## Kaynaktan Alıntı:
-=-=-=-=-

İşçinin haklı nedenle fesih hakkı 4857 sayılı İş
Kanununun 24 üncü maddesine düzenlenmiş bulunuyor.
Klasik sağlık nedenleri yani işin yapılması işin
niteliğinden doğan bir sebeple işçinin sağlığı veya yaşayışı için tehlikeli
olursa, işçinin sürekli olarak yakından ve doğrudan buluşup görüştüğü işveren
yahut başka bir işçi bulaşıcı veya işçinin işi ile bağdaşmayan bir hastalığa
tutulursa işçi iş akdini haklı nedenle feshedebileceği gibi 24 üncü maddede
düzenlenmiş bulunan haklardan bir diğeri de ahlak ve iyi niyet hallerine aykırı
uygulamalar oluyor.
Ahlâk ve iyi niyete aykırı nedenler olarak;
İşverenin iş, ücret, iş şartları veya işyeri hakkında işçiyi kandırması,
aldatması veya yanıltması,
İşverenin işçinin veya ailesi üyelerinden birinin şeref ve namusuna dokunacak
şekilde sözler söyler, davranışlarda bulunursa veya işçiye cinsel tacizde
bulunması,
İşverenin işçiye veya ailesi üyelerinden birine karşı sataşmada bulunması veya
gözdağı vermesi, yahut işçiyi veya ailesi üyelerinden birini kanuna karşı
davranışa özendirmesi, kışkırtması, sürüklemesi yahut işçiye ve ailesi
üyelerinden birine karşı hapsi gerektiren bir suç işlemesi yahut işçi hakkında
şeref ve haysiyet kırıcı asılsız ağır isnat veya ithamlarda bulunması,
İşçinin diğer bir işçi veya üçüncü kişiler tarafından işyerinde cinsel tacize
uğraması ve bu durumu işverene bildirmesine rağmen gerekli önlemler alınmaması,
İşverenin işçi ücretlerini ödeme gününden itibaren 20 (yirmi) gün içinde
deprem, sel veya yangın gibi zorlayıcı bir neden olmadığı halde ödememesi
Hallerinde işçinin iş akdini tazminata hak kazanarak feshetmesi mümkün
bulunuyor.
Bahse konu ücret kavramı içerisine yalnız çıplak ücret değil, fazla çalışma
ücreti, bayram ve genel tatil ücreti, hafta tatili ücreti gibi tüm ücretler dahildir.

-=-=-=-=-

## Sağlanan Veriler:
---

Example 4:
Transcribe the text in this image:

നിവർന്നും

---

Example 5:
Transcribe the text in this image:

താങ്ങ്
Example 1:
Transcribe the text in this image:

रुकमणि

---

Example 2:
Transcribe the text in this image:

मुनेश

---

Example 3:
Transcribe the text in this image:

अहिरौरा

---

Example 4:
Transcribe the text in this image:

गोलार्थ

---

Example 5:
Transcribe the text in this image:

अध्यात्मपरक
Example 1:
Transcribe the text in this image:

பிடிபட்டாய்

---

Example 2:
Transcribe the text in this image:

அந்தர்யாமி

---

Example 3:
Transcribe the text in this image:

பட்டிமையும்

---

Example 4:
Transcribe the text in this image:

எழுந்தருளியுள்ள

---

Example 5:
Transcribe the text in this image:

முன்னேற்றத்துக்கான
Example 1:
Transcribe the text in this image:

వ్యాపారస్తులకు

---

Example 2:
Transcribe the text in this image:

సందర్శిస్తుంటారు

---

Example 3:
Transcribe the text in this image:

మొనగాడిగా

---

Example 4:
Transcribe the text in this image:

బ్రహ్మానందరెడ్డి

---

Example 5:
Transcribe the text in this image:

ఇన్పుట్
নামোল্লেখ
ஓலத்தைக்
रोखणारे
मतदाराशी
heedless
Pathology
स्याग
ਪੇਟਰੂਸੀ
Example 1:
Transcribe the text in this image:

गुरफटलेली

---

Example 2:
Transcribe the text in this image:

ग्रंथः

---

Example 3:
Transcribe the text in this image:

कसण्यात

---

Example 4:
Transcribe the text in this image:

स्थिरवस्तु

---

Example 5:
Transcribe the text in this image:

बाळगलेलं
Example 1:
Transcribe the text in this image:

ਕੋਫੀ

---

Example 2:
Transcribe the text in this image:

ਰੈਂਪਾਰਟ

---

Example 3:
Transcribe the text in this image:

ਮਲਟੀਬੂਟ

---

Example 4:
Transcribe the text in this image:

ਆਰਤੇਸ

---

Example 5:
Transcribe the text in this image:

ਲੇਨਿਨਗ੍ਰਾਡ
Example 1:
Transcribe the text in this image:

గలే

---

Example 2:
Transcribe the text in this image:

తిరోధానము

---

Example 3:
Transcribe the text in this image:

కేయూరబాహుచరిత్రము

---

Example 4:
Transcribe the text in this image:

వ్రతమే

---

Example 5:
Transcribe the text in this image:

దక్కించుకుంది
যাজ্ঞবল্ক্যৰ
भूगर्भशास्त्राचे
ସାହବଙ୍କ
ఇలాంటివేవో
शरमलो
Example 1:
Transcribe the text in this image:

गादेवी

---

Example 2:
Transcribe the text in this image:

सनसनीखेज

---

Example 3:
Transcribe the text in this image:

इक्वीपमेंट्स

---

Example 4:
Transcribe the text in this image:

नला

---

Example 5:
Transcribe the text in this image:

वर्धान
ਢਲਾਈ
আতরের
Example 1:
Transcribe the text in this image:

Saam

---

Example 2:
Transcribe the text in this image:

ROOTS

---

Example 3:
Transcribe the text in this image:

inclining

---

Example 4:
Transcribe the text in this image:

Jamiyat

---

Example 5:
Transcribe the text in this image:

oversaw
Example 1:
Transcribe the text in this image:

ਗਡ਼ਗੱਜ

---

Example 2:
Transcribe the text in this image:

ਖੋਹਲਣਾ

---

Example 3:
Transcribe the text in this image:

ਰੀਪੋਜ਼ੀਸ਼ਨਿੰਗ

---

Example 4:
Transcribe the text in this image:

-=-=-=-=-

## Yönerge ve Koşullar:
Kaynaktan alıntıya göre işveren, zorlayıcı bir neden olmadığı hâlde işçi ücretini ödeme gününden itibaren kaç gün içinde ödemezse işçi iş akdini tazminata hak kazanarak feshedebilir?

## Alıştırma Yanıtı:
20 (yirmi) gün içinde ödemezse.